Tinder spoke optimistically about the future, telling his staff that if they were all in education for the right reasons, then all the children would benefit.
He began addressing his young staff by pointing out all the changes that have occurred since he first took up the chalk and eraser in August 1971.
“Most of you, quite a few, were not even born when I began my rookie year as a teacher in Oblong High School,” said Tinder, who began working in the small community of 1,300 people in Crawford County, teaching Latin, health and physical education. “What we didn’t have was computers, cell phones, the Internet; what we did have was dittos, chalkboards, with real chalk, and film strips.”
In August 1978, when he began working as a principal at Assumption Junior/Senior High School, in a town of 1,200 people, Tinder said he encountered his first computer”with 4Ks of Random Access Memory (RAM).
In July 2000, when he began working at District 91, things were very different: computers were fast becoming a staple of education, cell phones were proving a double edged sword and learning centers were replacing traditional teaching formats.
Those weren’t the only changes; Tinder said he found “a veteran staff in the process of moving on” at District 91.
Today, in 2005, Tinder said he sees quite a different place.
“A majority of the staff is new,” he said, pointing out that less than half the staff was in the district before he arrived. “That change alone is enough to create a new culture.
“There are new additions to every school, except the Middle School, no more trailers, air conditioning everywhere, a tremendous technological infrastructure is in place, there are changes in the Board of Education, all-day kindergarten for our schools [will be] a reality in April, money issues are better and it was done without making any layoffs or real cuts,” Tinder said before an approving crowd.
The changes are all part of Tinder’s vision for the district and they are not yet complete.
In fact, for the years ahead, Tinder said the district will be working on a new report card system, more electronic information sharing amongst the staff and no construction.
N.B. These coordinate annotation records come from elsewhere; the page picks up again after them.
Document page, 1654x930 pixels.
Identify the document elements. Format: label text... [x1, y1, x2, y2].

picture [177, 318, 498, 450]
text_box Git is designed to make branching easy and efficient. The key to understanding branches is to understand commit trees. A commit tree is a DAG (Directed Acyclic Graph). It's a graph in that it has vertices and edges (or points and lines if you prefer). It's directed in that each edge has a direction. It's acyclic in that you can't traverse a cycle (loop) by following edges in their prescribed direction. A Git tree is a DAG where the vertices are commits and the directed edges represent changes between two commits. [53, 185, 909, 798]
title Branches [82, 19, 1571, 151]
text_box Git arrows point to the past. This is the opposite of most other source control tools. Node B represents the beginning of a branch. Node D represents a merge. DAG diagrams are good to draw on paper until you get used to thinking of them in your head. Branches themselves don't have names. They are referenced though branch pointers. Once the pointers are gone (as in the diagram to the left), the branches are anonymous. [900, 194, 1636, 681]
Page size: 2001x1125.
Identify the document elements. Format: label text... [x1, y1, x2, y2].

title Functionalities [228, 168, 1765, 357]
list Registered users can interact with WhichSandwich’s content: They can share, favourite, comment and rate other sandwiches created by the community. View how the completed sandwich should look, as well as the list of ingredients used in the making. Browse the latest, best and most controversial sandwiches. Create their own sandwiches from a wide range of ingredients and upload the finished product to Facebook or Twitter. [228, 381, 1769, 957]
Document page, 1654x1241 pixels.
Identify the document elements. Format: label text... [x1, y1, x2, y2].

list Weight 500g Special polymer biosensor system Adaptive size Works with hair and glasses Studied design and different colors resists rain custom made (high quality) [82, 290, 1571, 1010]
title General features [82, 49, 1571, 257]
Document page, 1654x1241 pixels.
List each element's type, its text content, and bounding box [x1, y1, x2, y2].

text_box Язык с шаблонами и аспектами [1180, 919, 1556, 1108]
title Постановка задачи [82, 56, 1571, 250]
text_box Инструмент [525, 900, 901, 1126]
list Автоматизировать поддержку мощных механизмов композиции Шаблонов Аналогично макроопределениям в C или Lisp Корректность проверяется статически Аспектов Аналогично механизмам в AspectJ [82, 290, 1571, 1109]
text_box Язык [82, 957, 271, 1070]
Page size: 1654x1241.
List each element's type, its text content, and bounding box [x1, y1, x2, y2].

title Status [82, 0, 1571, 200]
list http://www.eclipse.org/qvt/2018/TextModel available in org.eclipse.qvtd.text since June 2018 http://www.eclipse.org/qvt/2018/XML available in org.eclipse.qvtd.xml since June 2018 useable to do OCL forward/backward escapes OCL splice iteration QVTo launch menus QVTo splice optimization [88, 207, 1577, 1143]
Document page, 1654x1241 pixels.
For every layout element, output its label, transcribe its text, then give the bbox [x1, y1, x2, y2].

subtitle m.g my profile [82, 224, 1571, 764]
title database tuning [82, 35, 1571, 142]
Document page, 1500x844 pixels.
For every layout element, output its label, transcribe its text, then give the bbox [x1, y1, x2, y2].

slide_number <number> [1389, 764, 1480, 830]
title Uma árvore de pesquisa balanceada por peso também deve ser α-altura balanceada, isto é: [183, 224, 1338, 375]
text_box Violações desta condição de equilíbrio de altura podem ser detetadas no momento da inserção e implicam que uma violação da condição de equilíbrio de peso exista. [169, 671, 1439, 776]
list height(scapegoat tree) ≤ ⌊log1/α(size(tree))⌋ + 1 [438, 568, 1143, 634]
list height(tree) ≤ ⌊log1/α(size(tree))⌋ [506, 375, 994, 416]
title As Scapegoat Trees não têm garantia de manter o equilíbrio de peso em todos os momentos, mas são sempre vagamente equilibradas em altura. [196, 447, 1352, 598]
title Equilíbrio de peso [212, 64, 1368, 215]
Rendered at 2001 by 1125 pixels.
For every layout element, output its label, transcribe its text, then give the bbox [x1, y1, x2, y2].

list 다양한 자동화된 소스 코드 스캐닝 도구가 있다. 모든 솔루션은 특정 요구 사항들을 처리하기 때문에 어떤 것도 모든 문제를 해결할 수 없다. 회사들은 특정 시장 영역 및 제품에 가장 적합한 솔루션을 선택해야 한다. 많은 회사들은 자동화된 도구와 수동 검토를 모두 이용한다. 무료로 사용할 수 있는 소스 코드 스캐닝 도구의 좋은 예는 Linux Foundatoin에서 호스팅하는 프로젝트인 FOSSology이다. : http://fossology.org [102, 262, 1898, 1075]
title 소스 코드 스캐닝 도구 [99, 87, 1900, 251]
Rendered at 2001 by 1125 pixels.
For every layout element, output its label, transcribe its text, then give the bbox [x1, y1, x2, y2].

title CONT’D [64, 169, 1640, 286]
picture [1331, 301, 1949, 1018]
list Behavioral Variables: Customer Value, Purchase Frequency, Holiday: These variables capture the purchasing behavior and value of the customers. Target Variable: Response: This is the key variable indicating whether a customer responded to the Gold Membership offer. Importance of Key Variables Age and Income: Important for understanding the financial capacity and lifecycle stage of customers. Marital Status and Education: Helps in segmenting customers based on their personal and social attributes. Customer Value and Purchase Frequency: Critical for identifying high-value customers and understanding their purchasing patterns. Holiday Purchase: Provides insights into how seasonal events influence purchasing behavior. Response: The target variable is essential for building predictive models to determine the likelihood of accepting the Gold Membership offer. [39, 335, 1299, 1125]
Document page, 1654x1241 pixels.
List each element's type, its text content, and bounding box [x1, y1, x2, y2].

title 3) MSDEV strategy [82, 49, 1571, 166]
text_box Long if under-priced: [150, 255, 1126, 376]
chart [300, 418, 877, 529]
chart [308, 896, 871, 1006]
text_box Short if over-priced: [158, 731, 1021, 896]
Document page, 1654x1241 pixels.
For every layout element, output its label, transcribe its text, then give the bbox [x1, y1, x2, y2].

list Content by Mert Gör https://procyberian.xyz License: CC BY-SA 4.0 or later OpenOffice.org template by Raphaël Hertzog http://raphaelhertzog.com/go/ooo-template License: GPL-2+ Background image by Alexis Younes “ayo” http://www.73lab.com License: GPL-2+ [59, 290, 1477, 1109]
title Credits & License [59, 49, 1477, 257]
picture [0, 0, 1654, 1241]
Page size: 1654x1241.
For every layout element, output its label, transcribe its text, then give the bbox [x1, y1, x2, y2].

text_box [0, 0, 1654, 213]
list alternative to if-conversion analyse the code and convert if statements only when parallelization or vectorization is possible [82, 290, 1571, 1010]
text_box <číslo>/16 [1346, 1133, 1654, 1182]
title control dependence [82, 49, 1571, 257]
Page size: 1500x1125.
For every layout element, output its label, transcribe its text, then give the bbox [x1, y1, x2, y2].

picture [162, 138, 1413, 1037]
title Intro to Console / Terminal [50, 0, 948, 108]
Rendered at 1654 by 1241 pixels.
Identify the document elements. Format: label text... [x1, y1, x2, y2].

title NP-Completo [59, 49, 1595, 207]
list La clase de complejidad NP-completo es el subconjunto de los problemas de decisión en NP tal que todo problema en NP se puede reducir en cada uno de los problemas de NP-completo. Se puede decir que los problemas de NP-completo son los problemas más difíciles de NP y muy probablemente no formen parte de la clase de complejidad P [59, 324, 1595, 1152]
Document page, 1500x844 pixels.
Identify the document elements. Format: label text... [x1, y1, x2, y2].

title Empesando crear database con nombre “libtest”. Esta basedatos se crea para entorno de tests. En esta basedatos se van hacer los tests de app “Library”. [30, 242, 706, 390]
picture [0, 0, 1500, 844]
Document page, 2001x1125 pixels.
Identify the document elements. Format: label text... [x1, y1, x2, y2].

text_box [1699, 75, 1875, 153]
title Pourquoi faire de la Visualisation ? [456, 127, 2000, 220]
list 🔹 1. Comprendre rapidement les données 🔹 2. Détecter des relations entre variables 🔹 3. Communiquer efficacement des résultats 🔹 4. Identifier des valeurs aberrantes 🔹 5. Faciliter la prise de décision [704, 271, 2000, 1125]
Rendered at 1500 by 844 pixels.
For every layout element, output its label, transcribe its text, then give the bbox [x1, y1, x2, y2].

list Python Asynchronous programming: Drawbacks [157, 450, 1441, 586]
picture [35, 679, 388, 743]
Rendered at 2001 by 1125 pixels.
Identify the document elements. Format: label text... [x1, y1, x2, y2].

In addition, the district, he said, would be dealing with an increasingly more diverse student body and more mobility within the district.
He also told his staff to expect changes to the Middle School/Field Stevenson office area, as well as a move towards healthier children in the schools.
“I am looking ahead to you,” he told the teachers, “who are beginning teachers, to become veterans.”
During the address, Tinder also gave out his end-of-year staff awards, including the attendance award, given to the teacher who was at work every day, except for professional development absences.
Close calls were given to Jen Blank and Dave Weinstein, but the overall winners, and most devoted attendees it seems, were Adam Porth, Lynn Yopchick and Anne Rack.
In the high expectations category, jokingly referred to as the “King of Extra Duty Contract” award, the overall winner was Mike Bakula.
The largest category of winners was in the “above and beyond” category, where Tinder said he was honoring the quiet leaders, who lead by example.
The winners were Gina Hernandez, for Grant-White Elementary School; Andrea Allison, for Garfield Elementary School; Kathy Dunaway, for Field-Stevenson Elementary School; Jen Westol, for Betsy Ross Elementary School; and Steve Drent, for the Forest Park Middle School.